NTSB investigators either traveled in support of this investigation or conducted a significant amount of investigative work without any travel, and used data obtained from various sources to prepare this aircraft accident report.

The accident airplane was parked for an undetermined number of days with less than full fuel tanks. The day of the accident, 37.5 gallons of fuel were added before departure. A pilot-rated witness reported that shortly after takeoff, the airplane was lower than expected near the departure end of the runway; the wings were rocking and the airplane was 'floaty'. A witness across the street from the crash site who is an automobile mechanic reported the engine was missing/stalling, the angle of bank increased to 90 degrees before the airplane descended and crashed into a house located in a residential area east of the airport. Examination of the flight controls and engine power section revealed no evidence of preimpact failure or malfunction; the carburetor was destroyed by impact and postcrash fire. Testing of the fuel source revealed no contamination. The sealing surface on the right fuel tank was corrosion pitted. The fuel selector was found approximately 1/2 way on the 'left' position; no damage to the shaft was noted. Fuel starvation approximately 25-30 seconds after full power applied to a 180 horsepower engine with the fuel selector positioned approximately as found was noted during testing. Marijuana and antidepressant medication were detected in blood specimen of the pilot, contrary to federal regulations.

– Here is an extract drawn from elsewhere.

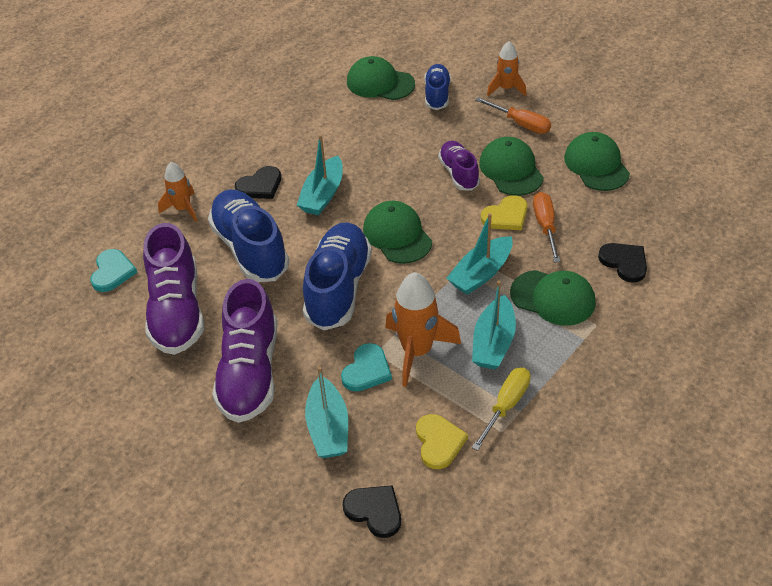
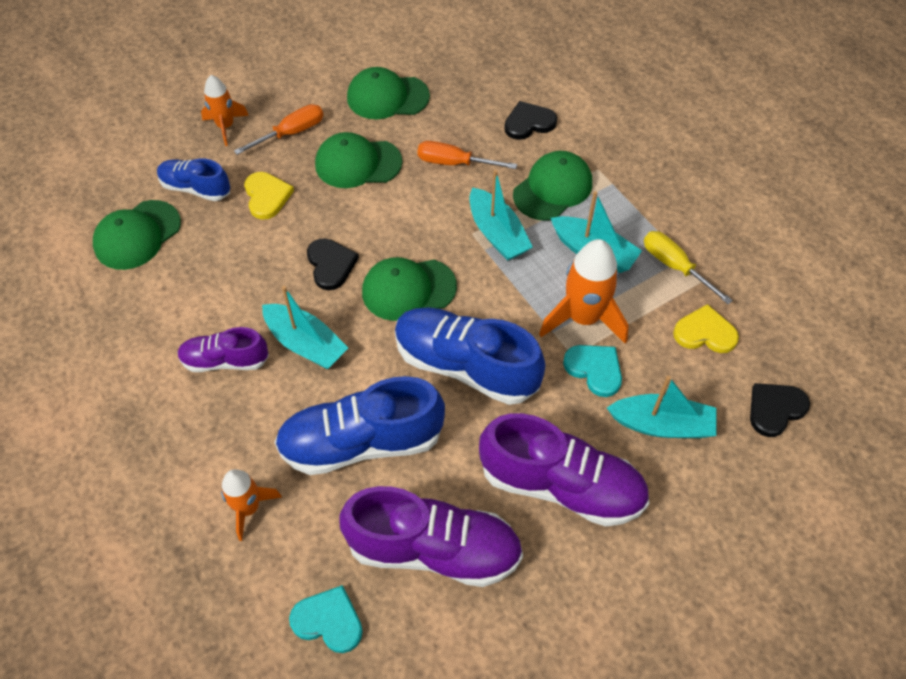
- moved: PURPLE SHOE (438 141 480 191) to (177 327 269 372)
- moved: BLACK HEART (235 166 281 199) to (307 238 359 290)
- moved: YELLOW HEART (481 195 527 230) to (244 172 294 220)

The National Transportation Safety Board determines the probable cause(s) of this accident to be:

The failure of the pilot to maintain airspeed and inadvertent stall of the airplane by the pilot-in-command resulting in the uncontrolled descent and in-flight collision with a house. Contributing factors in the accident were the loss of engine power due to undetermined reasons, the operation of the airplane by the pilot-in-command under the influence of marijuana contrary to federal regulations, and the unsuitable terrain encountered after takeoff. A finding in the investigation was the operation of the airplane by the pilot-in-command contrary to federal regulations for his use of antidepressant medication which he was warned against.